**Lesetext:**
· · · ·

Der Abtritt des Gründers

JOURNALISTENVEREIN Am Wochenende musste der Gründer und Vorsitzende des Netzwerks Recherche, Thomas Leif, seinen Hut nehmen – wegen finanzieller Unstimmigkeiten

„Exzessiver Lobbyismus“ und „Kommunikation auf Teufel komm raus“ – dafür haben die vier großen Atomkonzerne den Negativpreis des „Netzwerks Recherche“ „Die verschlossene Auster“ 2011 erhalten. Er wurde am Samstag in Hamburg an RWE, Vattenfall, Eon und EnBW übergeben.

AUS HAMBURG MARTIN KAUL

Ob es nur ein Fehler war oder ein Vergehen, dazu will beim Netzwerk-Recherche-Treffen niemand wirklich etwas sagen. Aus Respekt. Denn es geht um eine heikle Frage: Hat Thomas Leif sich nur verrechnet? Oder hat er auch betrogen?

· · · ·

**Zu bearbeiten:**
a. Schreiben Sie bitte aus dem Lesetext die Passage ab, die mit „Der Abtritt des“ beginnt und mit „und EnBW übergeben.“ endet.
b. Entscheiden Sie für jede Aussage, ob sie mit dem Lesetext übereinstimmt, und belegen Sie Ihr Ja oder Nein mit einem wörtlichen Zitat: (i) Der Negativpreis ging an fünf Atomkonzerne. (ii) Thomas Leif hatte das Netzwerk Recherche gegründet und war dessen Vorsitzender. (iii) Beim Treffen des Netzwerks äußerten sich viele offen zur Frage, ob es ein Fehler oder ein Vergehen war.
Die Datensätze stammen aus einer anderen Quelle.

**Daten:**
· · · ·

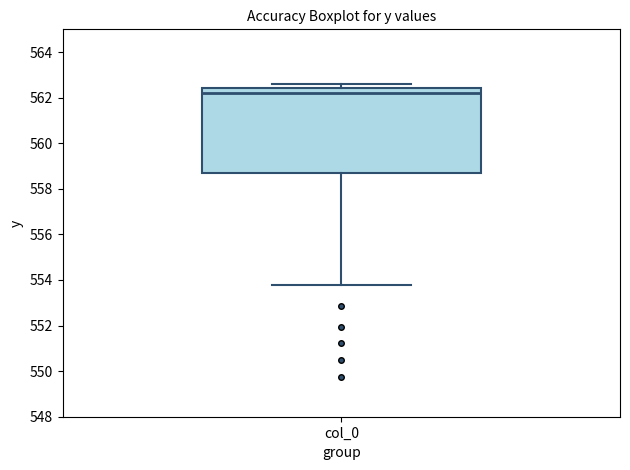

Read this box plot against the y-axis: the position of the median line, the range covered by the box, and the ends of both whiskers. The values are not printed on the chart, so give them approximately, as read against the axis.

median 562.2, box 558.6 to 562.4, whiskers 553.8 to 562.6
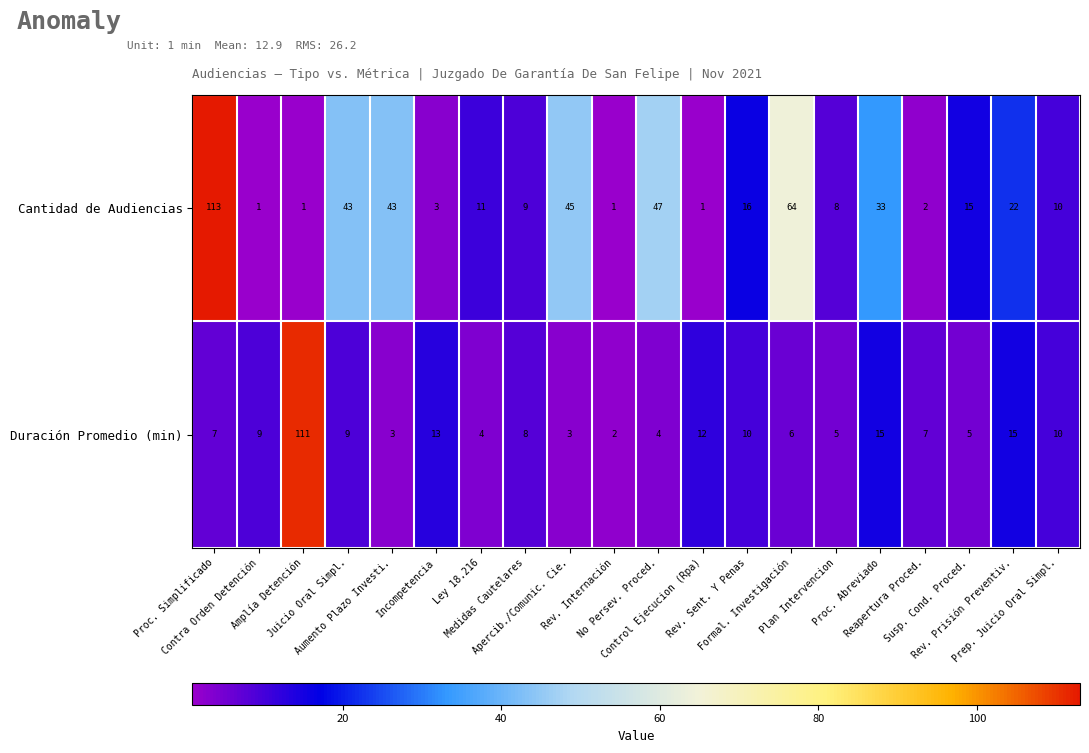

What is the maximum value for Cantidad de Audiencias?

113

· · · ·

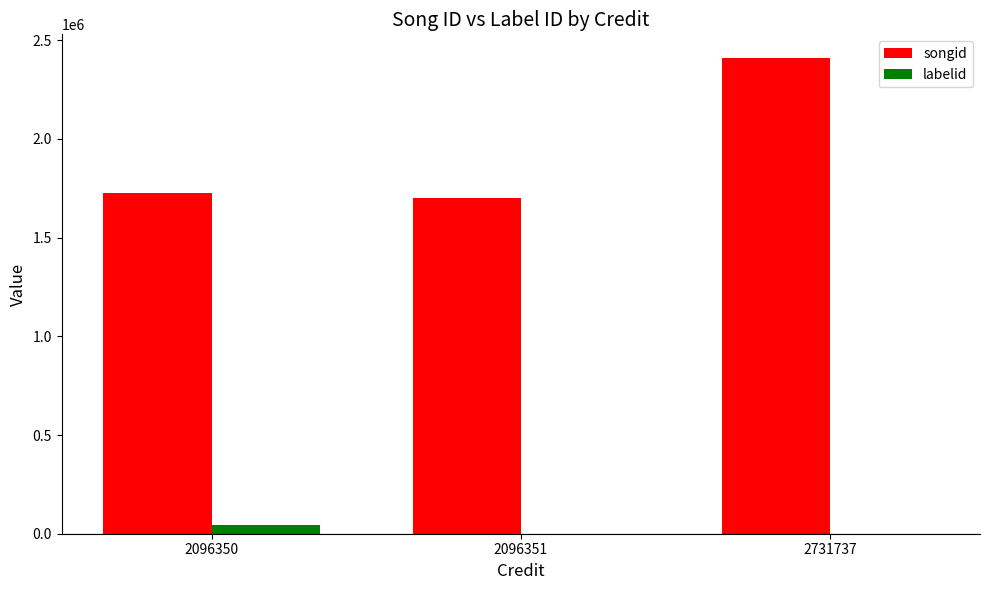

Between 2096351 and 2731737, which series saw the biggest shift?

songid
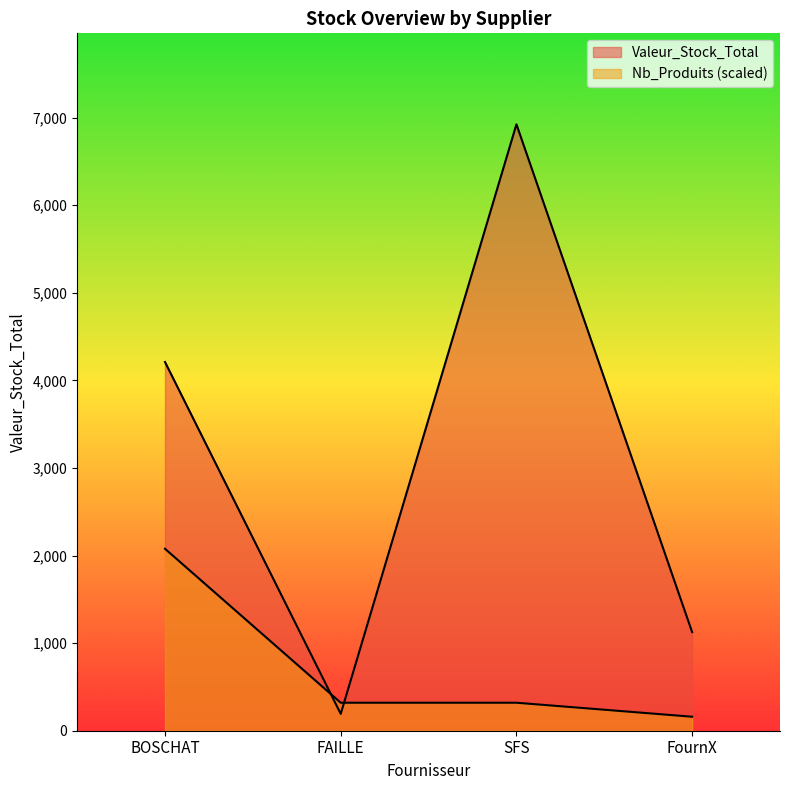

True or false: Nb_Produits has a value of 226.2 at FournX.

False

· · · ·

**Lösungsübersicht:**
a.
Der Abtritt des Gründers

JOURNALISTENVEREIN Am Wochenende musste der Gründer und Vorsitzende des Netzwerks Recherche, Thomas Leif, seinen Hut nehmen – wegen finanzieller Unstimmigkeiten

„Exzessiver Lobbyismus“ und „Kommunikation auf Teufel komm raus“ – dafür haben die vier großen Atomkonzerne den Negativpreis des „Netzwerks Recherche“ „Die verschlossene Auster“ 2011 erhalten. Er wurde am Samstag in Hamburg an RWE, Vattenfall, Eon und EnBW übergeben.

b.
(i) Nein: „die vier großen Atomkonzerne“
(ii) Ja: „der Gründer und Vorsitzende des Netzwerks Recherche, Thomas Leif“
(iii) Nein: „dazu will beim Netzwerk-Recherche-Treffen niemand wirklich etwas sagen“